Title
AWS re:Invent 2023 - Capital One: Achieving resiliency to run mission-critical applications (FSI314)
Summary
- Capital One has transitioned to a cloud-native approach, eliminating data centers and adopting public cloud services.
- The company emphasizes a resiliency-centric environment, focusing on customer and associate experiences.
- Resiliency is integrated from the business team level, through product development, to architecture and SRE (Site Reliability Engineering).
- Capital One combines architecture and SRE teams to ensure resilient design from the start.
- The company handles over 7 billion card transactions daily, necessitating a robust resiliency posture.
- Resiliency is not just about achieving high availability (e.g., four nines or five nines) but also about designing for failure, including degraded services and handling stale data.
- The CAP theorem is a constant consideration, balancing consistency, availability, and partition tolerance.
- Capital One employs various strategies for resiliency, such as caching, monitoring, observability, circuit breakers, and fallbacks.
- The company has adopted a microservices architecture and is exploring cell-based architectures for better end-to-end transaction handling.
- The control plane's reliability is crucial, as demonstrated by an incident in December 2021 when AWS Route 53 experienced issues.

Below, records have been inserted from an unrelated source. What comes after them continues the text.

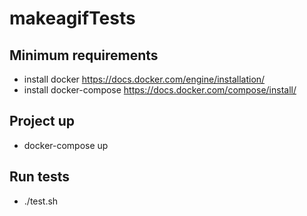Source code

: # makeagifTests

## Minimum requirements

* install docker <https://docs.docker.com/engine/installation/>
* install docker-compose <https://docs.docker.com/compose/install/>

## Project up

* docker-compose up

## Run tests

* ./test.sh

- Capital One focuses on continuous improvement, operational excellence, and a culture of engineering excellence.
- The company practices game days, fire drills, chaos engineering, and maintains playbooks for incident response.
- Capital One's approach to resiliency is driven by a technology company mindset, from the CEO to the developers.
Insights
- Capital One's cloud-native journey and resiliency focus highlight the importance of cloud services for modern financial institutions.
- The integration of resiliency into every level of the organization, from business teams to SRE, indicates a holistic approach to system reliability.
- The combination of architecture and SRE under one leadership suggests a trend towards more collaborative and cross-functional teams in IT.
- The discussion of the CAP theorem and its implications on system design reflects the trade-offs required in distributed systems.
- Capital One's use of caching, global tables, and other resiliency strategies demonstrates the need for innovative solutions to maintain uptime and customer satisfaction.
- The incident involving AWS Route 53 underscores the importance of having a resilient control plane and the potential impact of cloud service outages on customers.
- The emphasis on continuous improvement and operational excellence indicates a shift towards a proactive and learning-oriented culture in IT operations.
- The adoption of practices like game days, fire drills, and chaos engineering shows a commitment to preparedness and the ability to handle unexpected failures.
- Capital One's approach to scaling SRE practices by involving domain experts and fostering a community of practice could serve as a model for other large organizations.
- The presentation reinforces the idea that financial institutions must think and operate like technology companies to stay competitive and meet customer expectations in the digital age.